Kaysi Lee, an undergraduate student from St. Louis, came to Missouri S&T last fall with a passion for science that had been nurtured through the years by her female high school science teachers and by her parents.
Lee excelled academically in her coursework, but initially had concerns she might not belong. She had chosen S&T because of its strong STEM reputation, but she often found herself the only African American and sometimes the only female student in her STEM classes.
But later that semester, Lee’s academic experience solidified when she applied and was accepted into an experiential learning opportunity sponsored by S&T’s College of Arts, Sciences, and Business (CASB) – the First Year Research Experience (FYRE) program.
In the FYRE program, first-year and transfer students enrolled in a CASB academic major work one-on-one with a faculty mentor on a specific research project. The program immerses students in a hands-on research experience and helps them improve their critical thinking, communication and leadership skills. At the time Lee joined, 18 different research projects were available. And this year— for the second year in a row—the FYRE program has doubled in size.
As a freshman in chemistry, Lee began her FYRE work in spring 2018 as an apprentice researcher to Dr. Klaus Woelk, associate professor of chemistry, working in the lab alongside chemistry graduate student Ming Huang.
“One of the great benefits for students getting a degree from Missouri S&T is that we try to involve our students in research at the earliest time possible,” says Woelk. “And even more importantly, what we’re calling research is not repeating what others have already solved — it’s cutting edge and excitingly new.”

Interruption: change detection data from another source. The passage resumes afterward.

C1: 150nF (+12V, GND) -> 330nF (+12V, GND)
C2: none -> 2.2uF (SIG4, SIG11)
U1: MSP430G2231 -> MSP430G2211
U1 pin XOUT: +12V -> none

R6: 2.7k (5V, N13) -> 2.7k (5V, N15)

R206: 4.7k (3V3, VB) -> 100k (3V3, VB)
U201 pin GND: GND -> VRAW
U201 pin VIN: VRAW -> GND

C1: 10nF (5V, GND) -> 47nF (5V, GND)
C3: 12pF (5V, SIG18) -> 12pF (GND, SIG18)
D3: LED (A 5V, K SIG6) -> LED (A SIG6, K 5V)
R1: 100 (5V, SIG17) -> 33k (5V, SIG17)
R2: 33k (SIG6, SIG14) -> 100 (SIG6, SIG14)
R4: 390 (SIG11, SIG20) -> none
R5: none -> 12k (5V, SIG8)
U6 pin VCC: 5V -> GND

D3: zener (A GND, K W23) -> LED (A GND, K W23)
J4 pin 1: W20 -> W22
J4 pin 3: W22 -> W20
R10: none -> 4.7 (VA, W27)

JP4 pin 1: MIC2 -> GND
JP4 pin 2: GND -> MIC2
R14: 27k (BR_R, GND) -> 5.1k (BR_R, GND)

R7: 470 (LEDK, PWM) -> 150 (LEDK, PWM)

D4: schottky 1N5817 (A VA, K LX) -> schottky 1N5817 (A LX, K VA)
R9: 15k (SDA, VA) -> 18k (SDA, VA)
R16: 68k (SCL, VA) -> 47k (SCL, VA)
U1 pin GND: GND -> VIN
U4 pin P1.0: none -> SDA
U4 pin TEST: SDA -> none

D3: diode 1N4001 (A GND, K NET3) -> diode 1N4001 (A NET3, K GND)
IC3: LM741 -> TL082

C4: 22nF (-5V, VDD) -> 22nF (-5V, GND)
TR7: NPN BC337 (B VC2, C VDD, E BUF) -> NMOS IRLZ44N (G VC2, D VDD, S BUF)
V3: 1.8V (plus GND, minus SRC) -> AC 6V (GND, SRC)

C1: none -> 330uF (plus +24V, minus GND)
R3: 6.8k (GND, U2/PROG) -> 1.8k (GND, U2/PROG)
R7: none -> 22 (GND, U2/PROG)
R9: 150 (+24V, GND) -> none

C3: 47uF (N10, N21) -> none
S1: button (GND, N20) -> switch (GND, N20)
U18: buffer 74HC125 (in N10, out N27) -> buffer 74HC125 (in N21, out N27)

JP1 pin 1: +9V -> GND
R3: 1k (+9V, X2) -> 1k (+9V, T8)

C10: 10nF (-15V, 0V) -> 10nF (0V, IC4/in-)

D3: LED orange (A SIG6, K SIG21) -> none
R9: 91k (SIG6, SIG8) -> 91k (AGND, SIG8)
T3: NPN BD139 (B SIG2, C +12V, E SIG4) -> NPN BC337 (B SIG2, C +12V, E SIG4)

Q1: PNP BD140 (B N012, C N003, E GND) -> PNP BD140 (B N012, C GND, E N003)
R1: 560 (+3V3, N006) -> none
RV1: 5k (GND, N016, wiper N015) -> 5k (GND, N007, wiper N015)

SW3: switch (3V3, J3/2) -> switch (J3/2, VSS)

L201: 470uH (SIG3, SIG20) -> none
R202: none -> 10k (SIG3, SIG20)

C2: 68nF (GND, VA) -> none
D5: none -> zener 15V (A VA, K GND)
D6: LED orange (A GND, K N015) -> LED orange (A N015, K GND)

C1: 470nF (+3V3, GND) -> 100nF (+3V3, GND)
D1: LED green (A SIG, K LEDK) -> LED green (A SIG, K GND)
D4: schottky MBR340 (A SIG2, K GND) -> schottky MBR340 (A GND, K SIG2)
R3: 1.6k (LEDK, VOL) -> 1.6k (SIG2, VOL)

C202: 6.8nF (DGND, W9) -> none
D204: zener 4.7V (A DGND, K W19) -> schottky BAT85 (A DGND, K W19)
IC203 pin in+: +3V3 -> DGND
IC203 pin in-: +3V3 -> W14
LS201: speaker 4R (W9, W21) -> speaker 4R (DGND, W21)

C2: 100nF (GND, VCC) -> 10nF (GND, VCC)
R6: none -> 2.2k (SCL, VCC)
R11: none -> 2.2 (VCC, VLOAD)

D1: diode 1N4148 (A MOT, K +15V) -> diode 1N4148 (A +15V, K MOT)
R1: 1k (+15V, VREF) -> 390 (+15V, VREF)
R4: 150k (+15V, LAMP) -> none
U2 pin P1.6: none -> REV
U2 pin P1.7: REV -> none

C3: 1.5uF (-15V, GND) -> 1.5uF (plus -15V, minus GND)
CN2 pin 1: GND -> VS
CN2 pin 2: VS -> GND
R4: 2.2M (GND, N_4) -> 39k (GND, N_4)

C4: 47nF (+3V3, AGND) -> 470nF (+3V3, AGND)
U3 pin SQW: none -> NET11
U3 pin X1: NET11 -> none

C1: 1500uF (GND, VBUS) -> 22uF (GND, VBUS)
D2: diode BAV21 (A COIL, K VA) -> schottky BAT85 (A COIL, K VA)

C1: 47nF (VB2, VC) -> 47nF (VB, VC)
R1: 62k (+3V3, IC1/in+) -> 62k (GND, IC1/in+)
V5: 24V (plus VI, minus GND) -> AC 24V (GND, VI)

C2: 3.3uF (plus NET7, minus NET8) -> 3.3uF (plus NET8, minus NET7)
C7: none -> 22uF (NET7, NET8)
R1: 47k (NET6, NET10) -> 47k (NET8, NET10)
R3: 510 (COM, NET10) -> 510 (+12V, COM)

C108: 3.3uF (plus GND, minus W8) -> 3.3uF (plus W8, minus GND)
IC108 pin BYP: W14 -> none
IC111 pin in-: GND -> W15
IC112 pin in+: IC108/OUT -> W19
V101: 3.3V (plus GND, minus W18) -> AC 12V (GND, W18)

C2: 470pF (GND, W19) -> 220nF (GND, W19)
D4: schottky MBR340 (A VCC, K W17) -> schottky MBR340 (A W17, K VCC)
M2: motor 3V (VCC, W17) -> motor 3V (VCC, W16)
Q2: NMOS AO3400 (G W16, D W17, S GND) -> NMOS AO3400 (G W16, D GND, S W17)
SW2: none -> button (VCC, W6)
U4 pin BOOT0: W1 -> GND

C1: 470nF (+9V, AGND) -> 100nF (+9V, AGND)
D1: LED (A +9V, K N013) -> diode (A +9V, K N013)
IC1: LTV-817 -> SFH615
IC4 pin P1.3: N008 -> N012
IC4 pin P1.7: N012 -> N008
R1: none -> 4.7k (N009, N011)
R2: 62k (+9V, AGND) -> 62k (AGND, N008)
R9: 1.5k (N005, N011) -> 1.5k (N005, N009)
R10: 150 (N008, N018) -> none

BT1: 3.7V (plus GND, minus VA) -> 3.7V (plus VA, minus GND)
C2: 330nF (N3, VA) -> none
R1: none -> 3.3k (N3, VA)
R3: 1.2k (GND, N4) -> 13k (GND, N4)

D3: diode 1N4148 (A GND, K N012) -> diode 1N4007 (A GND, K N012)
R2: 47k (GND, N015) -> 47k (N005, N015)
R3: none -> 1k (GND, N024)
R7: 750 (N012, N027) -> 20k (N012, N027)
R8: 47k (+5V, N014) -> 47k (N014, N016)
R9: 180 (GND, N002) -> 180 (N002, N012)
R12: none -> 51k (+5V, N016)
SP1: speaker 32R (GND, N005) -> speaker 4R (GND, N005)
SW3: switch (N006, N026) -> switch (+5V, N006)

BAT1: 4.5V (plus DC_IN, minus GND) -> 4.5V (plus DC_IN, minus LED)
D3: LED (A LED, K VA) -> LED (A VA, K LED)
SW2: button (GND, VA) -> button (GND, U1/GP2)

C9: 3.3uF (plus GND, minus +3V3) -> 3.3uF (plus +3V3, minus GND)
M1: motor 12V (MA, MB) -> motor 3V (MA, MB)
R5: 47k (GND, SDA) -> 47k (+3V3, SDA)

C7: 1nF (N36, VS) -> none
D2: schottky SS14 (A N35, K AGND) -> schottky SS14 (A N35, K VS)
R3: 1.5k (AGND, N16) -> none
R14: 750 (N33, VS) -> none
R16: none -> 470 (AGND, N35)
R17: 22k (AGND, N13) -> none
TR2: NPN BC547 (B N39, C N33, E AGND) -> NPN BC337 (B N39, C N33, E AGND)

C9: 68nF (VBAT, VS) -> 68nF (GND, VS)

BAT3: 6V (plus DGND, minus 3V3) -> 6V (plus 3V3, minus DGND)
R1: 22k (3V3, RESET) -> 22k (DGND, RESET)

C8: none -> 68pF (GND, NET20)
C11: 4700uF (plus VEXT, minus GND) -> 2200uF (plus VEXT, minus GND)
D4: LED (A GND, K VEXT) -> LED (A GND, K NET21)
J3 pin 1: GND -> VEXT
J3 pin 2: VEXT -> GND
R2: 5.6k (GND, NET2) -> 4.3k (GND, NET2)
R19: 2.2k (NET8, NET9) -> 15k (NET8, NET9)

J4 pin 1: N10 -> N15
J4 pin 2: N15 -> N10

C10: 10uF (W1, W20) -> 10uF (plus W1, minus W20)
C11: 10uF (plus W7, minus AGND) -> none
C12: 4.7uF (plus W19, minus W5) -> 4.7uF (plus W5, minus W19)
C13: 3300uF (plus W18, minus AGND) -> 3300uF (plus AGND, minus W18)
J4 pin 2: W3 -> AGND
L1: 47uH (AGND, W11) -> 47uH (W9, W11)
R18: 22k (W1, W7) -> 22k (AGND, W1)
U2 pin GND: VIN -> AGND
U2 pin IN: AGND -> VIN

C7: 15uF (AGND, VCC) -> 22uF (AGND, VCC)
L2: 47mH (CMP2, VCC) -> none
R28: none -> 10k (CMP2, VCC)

For her FYRE project, Lee, Woelk and Huang tested nuclear magnetic resonance (NMR) spectroscopy for pH measurement as a replacement for measuring with traditional pH electrodes. The goal of their continuing research is to be able to determine the pH of an aqueous sample based on the NMR spectra and chemical shifts they observe without taking the sample out of the machine. If this can be done, the process would broaden the uses of NMR, and it ultimately could be used in a medical setting to test the pH of a patient’s blood or in various quality control settings for pharmaceuticals.
“In the FYRE program, I really learned what NMR labs do,” Lee says. “Once I did, I was able to apply the knowledge to my classwork, and my work improved. And once I understood where the equations came from, I was able to create better experiments.”
“When Dr. Woelk saw I had grasped the project, he encouraged me to make posters and oral presentations of our hypothesis and results at scientific conferences — like S&T’s Undergraduate Research Conference and at the Missouri Academy of Science, as well as the international Experimental Nuclear Magnetic Resonance Conference in Orlando,” says Lee. “I learned to assimilate everything I knew about our project and to be able to answer questions on the spot.”
“Those experiences helped me find my voice and build confidence,” Lee adds.
Lee’s participation in the FYRE program allowed her to progress into the Opportunities for Undergraduate Research Experiences (OURE) program, a more advanced experiential learning program that S&T offers every year. For her OURE project, Lee is expanding her work with pH and NMR and plans to submit her results with Huang for publication in the peer-reviewed journal, Magnetic Resonance in Chemistry.
Lee is grateful for her FYRE learning experience.
“It’s great that someone took me under their wing,” says Lee. “I’m learning where I want to go and
what working with pharmaceuticals would be like. Right now, I want to pursue a Ph.D. I want
to keep going … and it all started with FYRE.”